Clate nodded. "I should leave you to your work. Have a good class, and I hope the hummingbirds find their feeders."

"Thanks," she said, her voice thick as he retreated through the screen door. She couldn't figure him out. Her nerves and emotions were a jumble. She sensed kindness and deep feeling one moment, remoteness the next, and all the while she'd noticed muscles in his arms, the shape of his fingers, the occasional strand of gray in his dark hair. Could she trust him? Should she just tell him about Hannah's buried treasure?

Suddenly she plunged through the door out into the wet, cold, foggy early evening. The drizzle had turned into a light, steady rain. He was just a few yards off, her windsock flapping above him.

"My aunt means a lot to me. I hope you understand that." She pushed back her hair with both hands, her heart pounding at her own impulsiveness. She was open by nature. Secrecy and deceptiveness weren't her style. But her urge to protect Hannah was stronger than anything she'd ever known, her desire to come clean with Clate Jackson notwithstanding. She took a breath, calming herself. "I just want her to live out her life on her own terms."

Clate glanced around at her, his eyes taking on the gray of the fog. He said nothing.

Piper exhaled at the sky, felt the drizzle on her face as she fought for the right words, for some semblance of control over her emotions. Finally, she leveled her gaze on him. "Not everyone around here thinks Hannah's as harmless and innocent as I do."

His mouth was an unreadable slit. "Go on."

Piper chose her words carefully, reining in the impulse that had pushed her outside. "Some people are afraid she's going to end up hurting someone, or even herself."

"That doesn't seem an entirely unreasonable fear." There was no trace of humor in his tone or expression. "Do you share it?"
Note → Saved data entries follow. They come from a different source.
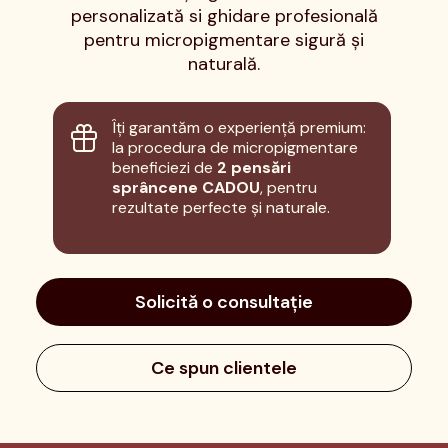
personalizată si ghidare profesională
pentru micropigmentare sigură și
naturală.
Îți garantăm o experiență premium:
la procedura de micropigmentare
beneficiezi de
2
pensări
sprâncene CADOU
, pentru
rezultate perfecte și naturale.
Solicită o consultație
Ce spun clientele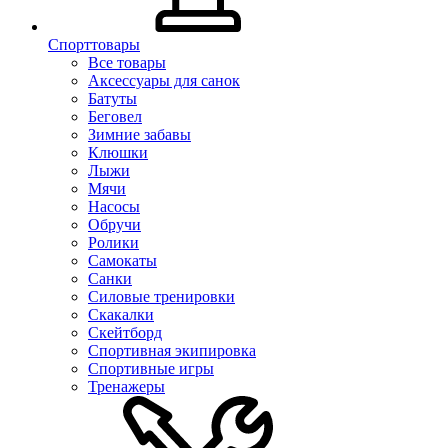
Спорттовары
Все товары
Аксессуары для санок
Батуты
Беговел
Зимние забавы
Клюшки
Лыжи
Мячи
Насосы
Обручи
Ролики
Самокаты
Санки
Силовые тренировки
Скакалки
Скейтборд
Спортивная экипировка
Спортивные игры
Тренажеры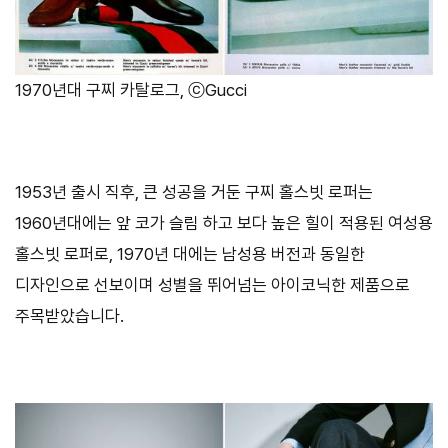
1970년대 구찌 카탈로그, ⓒGucci
1953
년 출시 직후
,
큰 성공을 거둔 구찌 홀스빗 로퍼는
1960
년대에는 앞 코가 슬림 하고 보다 높은 힐이 적용된 여성용
홀스빗 로퍼로
, 1970
년 대에는 남성용 버전과 동일한
디자인으로 선보이며 성별을 뛰어넘는 아이코닉한 제품으로
주목받았습니다
.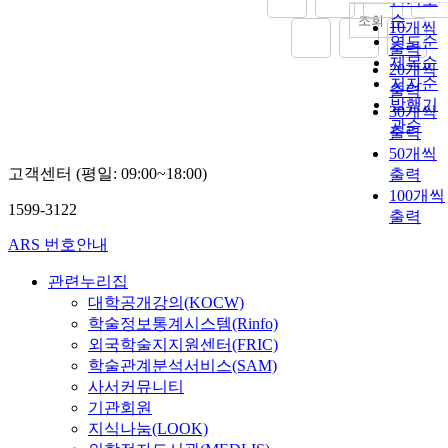
순
조회
10개씩
연도순
출력
제목순
20개씩
저자순
출력
발행기
30개씩
관순
출력
50개씩
고객센터 (평일: 09:00~18:00)
출력
100개씩
1599-3122
출력
ARS 번호안내
관련누리집
대학공개강의(KOCW)
학술정보통계시스템(Rinfo)
외국학술지지원센터(FRIC)
학술관계분석서비스(SAM)
사서커뮤니티
기관회원
지식나눔(LOOK)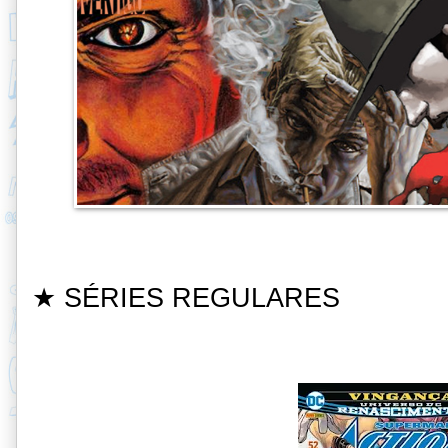
★ SÉRIES REGULARE
S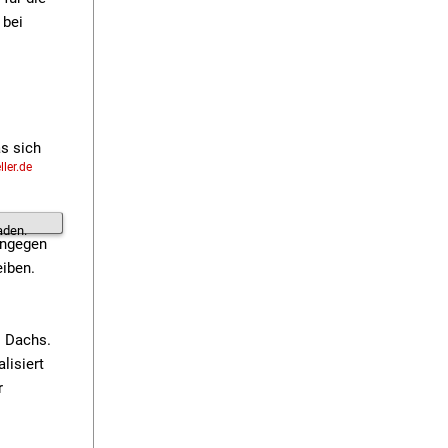
 bei
as sich
ler.de
aden.
ingegen
eiben.
s Dachs.
lisiert
r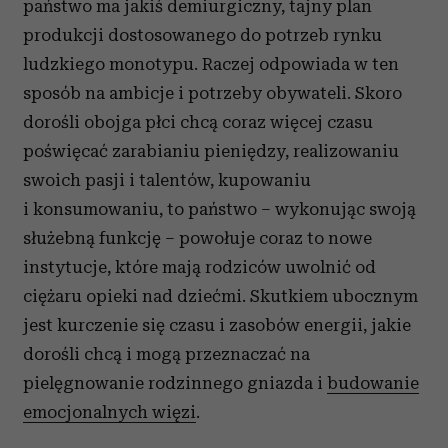
państwo ma jakiś demiurgiczny, tajny plan
produkcji dostosowanego do potrzeb rynku
ludzkiego monotypu. Raczej odpowiada w ten
sposób na ambicje i potrzeby obywateli. Skoro
dorośli obojga płci chcą coraz więcej czasu
poświęcać zarabianiu pieniędzy, realizowaniu
swoich pasji i talentów, kupowaniu
i konsumowaniu, to państwo – wykonując swoją
służebną funkcję – powołuje coraz to nowe
instytucje, które mają rodziców uwolnić od
ciężaru opieki nad dziećmi. Skutkiem ubocznym
jest kurczenie się czasu i zasobów energii, jakie
dorośli chcą i mogą przeznaczać na
pielęgnowanie rodzinnego gniazda i
budowanie
emocjonalnych więzi
.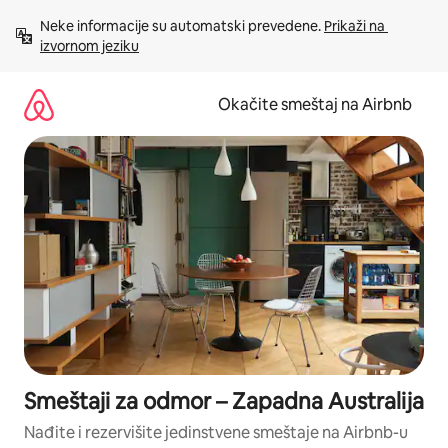
Pređi
Neke informacije su automatski prevedene. 
Prikaži na 
na
izvornom jeziku
sadržaj
Okačite smeštaj na Airbnb
Smeštaji za odmor – Zapadna Australija
Nađite i rezervišite jedinstvene smeštaje na Airbnb-u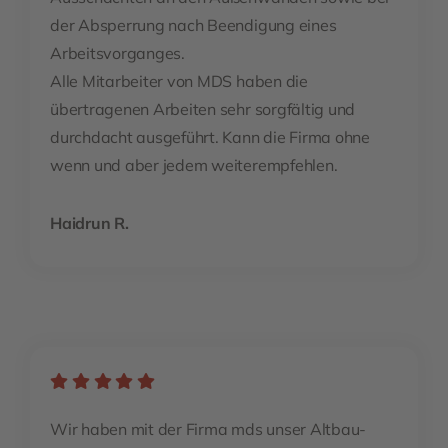
der Absperrung nach Beendigung eines
Arbeitsvorganges.
Alle Mitarbeiter von MDS haben die
übertragenen Arbeiten sehr sorgfältig und
durchdacht ausgeführt. Kann die Firma ohne
wenn und aber jedem weiterempfehlen.
Haidrun R.
Wir haben mit der Firma mds unser Altbau-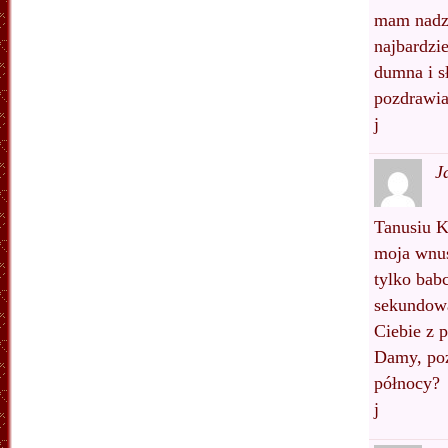
mam nadzi
najbardzie
dumna i s
pozdrawia
j
J
Tanusiu 
moja wnusi
tylko bab
sekundowa
Ciebie z 
Damy, poz
północy?
j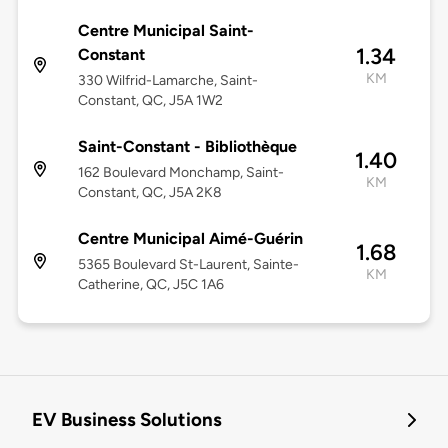
Centre Municipal Saint-
1.34
Constant
KM
330 Wilfrid-Lamarche, Saint-
Constant, QC, J5A 1W2
Saint-Constant - Bibliothèque
1.40
162 Boulevard Monchamp, Saint-
KM
Constant, QC, J5A 2K8
Centre Municipal Aimé-Guérin
1.68
5365 Boulevard St-Laurent, Sainte-
KM
Catherine, QC, J5C 1A6
EV Business Solutions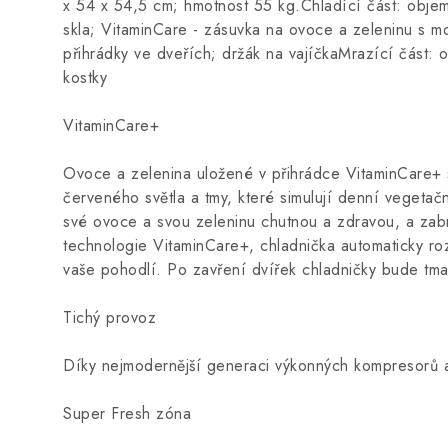
x 54 x 54,5 cm; hmotnost 55 kg.Chladící část: objem
skla; VitaminCare - zásuvka na ovoce a zeleninu s m
přihrádky ve dveřích; držák na vajíčkaMrazící část:
kostky
VitaminCare+
Ovoce a zelenina uložené v přihrádce VitaminCare+ 
červeného světla a tmy, které simulují denní vegetač
své ovoce a svou zeleninu chutnou a zdravou, a zab
technologie VitaminCare+, chladnička automaticky ro
vaše pohodlí. Po zavření dvířek chladničky bude tm
Tichý provoz
Díky nejmodernější generaci výkonných kompresorů a e
Super Fresh zóna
"No, of course not." But the words tumbled out fast, as if she'd been saying them to herself too many times, almost like a prayer she wasn't quite sure she believed. "I'm just worried about her. I'd hate to see her forced into a situation where she has to be... watched more carefully."

"You mean put in a home."

Piper hated even the thought. "She's so happy with her microwave and her remote control. She just figured out how to do faxes off her computer and plans to pepper the local papers with her opinions. I don't want to see her lose what she's worked so hard to get." Rain pelted onto her hair, further distracting her. Clate seemed oblivious. "I hated to see her sell the Frye house for selfish reasons. But I can understand. You must realize its problems. Selling it and all its furnishings has given her an infusion of cash she's never had. She's enjoying herself."

"But there's all this talk of poison, witches, ghosts, devils, romantic spells."

Her shoulders slumped. "Yes."

"Piper." His voice was liquid, melting into the fog. He moved toward her. "No one will hear any talk from me."

"Really?"

He smiled. "Really."

"Thanks. I guess that's what I wanted to hear."

She expected him to continue on his way. The rain had picked up, glistening on his dark hair, soaking into his shirt. A wayward image flashed, and Piper could see herself rubbing her palms across his rain-soaked chest.

Nuts, she thought. Her attraction to him wasn't going to help her decide what to do about Hannah and the eighty-year-old mystery of the deaths of Caleb and Phoebe Macintosh.